**Data provided**
-*-
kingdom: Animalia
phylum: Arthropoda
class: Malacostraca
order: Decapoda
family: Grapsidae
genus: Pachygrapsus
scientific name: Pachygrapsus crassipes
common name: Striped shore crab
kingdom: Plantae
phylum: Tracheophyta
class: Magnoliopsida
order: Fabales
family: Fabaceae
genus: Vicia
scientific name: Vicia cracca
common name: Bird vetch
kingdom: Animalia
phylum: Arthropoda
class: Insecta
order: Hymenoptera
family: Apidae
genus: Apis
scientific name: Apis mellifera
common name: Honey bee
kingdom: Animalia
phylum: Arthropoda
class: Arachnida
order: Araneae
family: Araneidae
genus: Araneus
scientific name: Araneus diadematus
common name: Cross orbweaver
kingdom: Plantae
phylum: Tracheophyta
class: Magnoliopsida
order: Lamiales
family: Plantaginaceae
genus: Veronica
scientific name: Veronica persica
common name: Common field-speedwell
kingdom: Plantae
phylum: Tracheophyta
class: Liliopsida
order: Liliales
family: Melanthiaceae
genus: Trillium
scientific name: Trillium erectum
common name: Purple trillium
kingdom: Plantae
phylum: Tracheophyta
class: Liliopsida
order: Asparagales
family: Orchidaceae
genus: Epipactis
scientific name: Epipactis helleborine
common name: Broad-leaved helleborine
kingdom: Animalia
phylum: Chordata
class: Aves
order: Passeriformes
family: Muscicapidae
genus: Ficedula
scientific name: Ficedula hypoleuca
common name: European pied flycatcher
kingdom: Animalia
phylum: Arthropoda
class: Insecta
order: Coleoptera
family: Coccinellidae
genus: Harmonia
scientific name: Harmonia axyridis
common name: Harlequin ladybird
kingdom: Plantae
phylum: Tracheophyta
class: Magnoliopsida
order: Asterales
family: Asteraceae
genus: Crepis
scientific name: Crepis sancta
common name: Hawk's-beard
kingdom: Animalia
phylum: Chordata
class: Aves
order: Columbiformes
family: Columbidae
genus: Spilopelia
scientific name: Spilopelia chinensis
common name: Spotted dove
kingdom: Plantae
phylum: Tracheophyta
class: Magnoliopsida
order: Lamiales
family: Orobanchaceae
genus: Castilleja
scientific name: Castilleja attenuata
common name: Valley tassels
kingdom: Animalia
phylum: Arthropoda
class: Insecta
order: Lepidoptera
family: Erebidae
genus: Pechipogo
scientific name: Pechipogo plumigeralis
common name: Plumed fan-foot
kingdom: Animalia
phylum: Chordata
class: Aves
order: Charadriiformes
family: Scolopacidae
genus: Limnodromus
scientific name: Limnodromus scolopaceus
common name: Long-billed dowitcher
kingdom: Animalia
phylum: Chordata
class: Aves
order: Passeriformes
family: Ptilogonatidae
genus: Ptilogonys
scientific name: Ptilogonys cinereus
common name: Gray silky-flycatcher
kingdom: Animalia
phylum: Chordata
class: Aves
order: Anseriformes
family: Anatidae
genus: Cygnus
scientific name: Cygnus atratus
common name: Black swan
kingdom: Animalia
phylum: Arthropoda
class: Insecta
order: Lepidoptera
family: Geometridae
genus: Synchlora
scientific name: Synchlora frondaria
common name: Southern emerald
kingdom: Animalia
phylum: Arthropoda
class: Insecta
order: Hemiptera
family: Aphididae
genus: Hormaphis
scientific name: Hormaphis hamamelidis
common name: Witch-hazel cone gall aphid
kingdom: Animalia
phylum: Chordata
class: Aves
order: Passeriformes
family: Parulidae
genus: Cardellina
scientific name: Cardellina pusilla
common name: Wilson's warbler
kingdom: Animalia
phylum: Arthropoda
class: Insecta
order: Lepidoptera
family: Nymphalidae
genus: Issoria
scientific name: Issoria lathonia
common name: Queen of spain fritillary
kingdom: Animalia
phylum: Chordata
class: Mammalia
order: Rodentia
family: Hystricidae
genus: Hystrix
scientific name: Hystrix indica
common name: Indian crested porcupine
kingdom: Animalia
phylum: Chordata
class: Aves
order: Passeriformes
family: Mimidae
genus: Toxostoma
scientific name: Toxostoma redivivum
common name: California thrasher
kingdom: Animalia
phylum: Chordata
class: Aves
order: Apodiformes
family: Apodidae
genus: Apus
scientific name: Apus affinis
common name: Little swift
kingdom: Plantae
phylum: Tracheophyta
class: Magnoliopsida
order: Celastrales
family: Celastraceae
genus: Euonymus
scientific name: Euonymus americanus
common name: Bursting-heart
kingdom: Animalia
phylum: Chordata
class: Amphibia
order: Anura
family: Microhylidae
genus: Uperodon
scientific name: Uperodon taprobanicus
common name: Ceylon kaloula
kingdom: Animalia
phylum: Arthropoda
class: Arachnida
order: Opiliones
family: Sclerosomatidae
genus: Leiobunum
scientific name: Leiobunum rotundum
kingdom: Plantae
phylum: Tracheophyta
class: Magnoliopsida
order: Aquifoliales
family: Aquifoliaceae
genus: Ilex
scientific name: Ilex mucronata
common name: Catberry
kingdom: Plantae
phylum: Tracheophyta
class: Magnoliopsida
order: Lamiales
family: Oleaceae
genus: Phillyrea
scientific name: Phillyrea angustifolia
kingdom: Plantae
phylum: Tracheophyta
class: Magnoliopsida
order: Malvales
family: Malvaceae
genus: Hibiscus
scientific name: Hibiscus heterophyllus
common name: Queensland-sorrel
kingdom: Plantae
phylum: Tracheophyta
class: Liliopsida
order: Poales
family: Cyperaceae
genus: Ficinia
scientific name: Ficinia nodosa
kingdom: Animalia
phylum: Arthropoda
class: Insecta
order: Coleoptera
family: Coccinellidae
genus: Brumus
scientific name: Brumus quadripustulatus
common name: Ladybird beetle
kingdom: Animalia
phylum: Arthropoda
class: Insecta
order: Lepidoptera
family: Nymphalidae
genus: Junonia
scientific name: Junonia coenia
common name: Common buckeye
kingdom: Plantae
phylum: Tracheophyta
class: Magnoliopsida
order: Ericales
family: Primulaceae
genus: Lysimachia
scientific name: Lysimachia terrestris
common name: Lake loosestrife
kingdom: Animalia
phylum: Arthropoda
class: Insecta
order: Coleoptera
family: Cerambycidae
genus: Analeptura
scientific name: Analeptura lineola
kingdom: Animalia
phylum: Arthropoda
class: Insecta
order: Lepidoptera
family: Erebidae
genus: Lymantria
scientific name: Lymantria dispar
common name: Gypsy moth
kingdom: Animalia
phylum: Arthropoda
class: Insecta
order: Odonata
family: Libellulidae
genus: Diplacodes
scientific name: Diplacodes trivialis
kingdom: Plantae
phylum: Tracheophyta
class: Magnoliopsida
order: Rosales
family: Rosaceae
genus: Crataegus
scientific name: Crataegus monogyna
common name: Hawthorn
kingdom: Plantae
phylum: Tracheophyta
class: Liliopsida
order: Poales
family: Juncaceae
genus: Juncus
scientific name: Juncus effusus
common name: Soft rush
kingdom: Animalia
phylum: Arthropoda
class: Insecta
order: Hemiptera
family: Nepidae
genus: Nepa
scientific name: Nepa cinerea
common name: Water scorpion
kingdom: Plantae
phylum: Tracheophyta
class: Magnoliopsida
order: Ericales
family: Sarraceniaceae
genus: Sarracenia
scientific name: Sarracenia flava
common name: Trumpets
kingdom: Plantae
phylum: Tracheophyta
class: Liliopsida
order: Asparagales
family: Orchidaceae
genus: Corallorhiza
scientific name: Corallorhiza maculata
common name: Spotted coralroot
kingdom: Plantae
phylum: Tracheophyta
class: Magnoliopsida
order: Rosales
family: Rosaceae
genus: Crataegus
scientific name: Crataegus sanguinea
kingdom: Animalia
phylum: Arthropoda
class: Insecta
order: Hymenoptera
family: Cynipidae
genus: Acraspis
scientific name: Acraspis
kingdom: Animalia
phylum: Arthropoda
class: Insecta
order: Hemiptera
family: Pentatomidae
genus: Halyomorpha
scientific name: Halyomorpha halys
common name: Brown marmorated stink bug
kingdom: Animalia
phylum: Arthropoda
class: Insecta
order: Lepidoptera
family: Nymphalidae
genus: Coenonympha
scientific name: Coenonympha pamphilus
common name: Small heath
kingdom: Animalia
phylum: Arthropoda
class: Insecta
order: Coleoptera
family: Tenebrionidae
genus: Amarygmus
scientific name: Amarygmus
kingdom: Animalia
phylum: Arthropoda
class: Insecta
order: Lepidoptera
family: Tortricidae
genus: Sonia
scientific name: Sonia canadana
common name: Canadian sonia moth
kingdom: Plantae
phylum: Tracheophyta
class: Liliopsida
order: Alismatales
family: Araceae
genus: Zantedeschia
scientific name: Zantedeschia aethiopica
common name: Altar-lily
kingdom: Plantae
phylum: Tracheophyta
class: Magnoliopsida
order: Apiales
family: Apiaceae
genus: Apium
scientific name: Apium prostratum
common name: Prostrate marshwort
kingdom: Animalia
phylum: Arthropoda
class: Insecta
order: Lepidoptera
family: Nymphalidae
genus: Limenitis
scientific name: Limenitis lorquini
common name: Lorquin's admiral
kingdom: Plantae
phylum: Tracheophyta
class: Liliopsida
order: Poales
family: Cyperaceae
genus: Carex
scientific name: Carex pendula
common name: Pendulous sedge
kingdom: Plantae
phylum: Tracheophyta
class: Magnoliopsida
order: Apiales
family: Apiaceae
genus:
-*-
Repeat the rows word for word, starting with the line that contains "scientific name: Amarygmus" and continuing through the last line of the rows above.

**Full solution**
scientific name: Amarygmus
kingdom: Animalia
phylum: Arthropoda
class: Insecta
order: Lepidoptera
family: Tortricidae
genus: Sonia
scientific name: Sonia canadana
common name: Canadian sonia moth
kingdom: Plantae
phylum: Tracheophyta
class: Liliopsida
order: Alismatales
family: Araceae
genus: Zantedeschia
scientific name: Zantedeschia aethiopica
common name: Altar-lily
kingdom: Plantae
phylum: Tracheophyta
class: Magnoliopsida
order: Apiales
family: Apiaceae
genus: Apium
scientific name: Apium prostratum
common name: Prostrate marshwort
kingdom: Animalia
phylum: Arthropoda
class: Insecta
order: Lepidoptera
family: Nymphalidae
genus: Limenitis
scientific name: Limenitis lorquini
common name: Lorquin's admiral
kingdom: Plantae
phylum: Tracheophyta
class: Liliopsida
order: Poales
family: Cyperaceae
genus: Carex
scientific name: Carex pendula
common name: Pendulous sedge
kingdom: Plantae
phylum: Tracheophyta
class: Magnoliopsida
order: Apiales
family: Apiaceae
genus:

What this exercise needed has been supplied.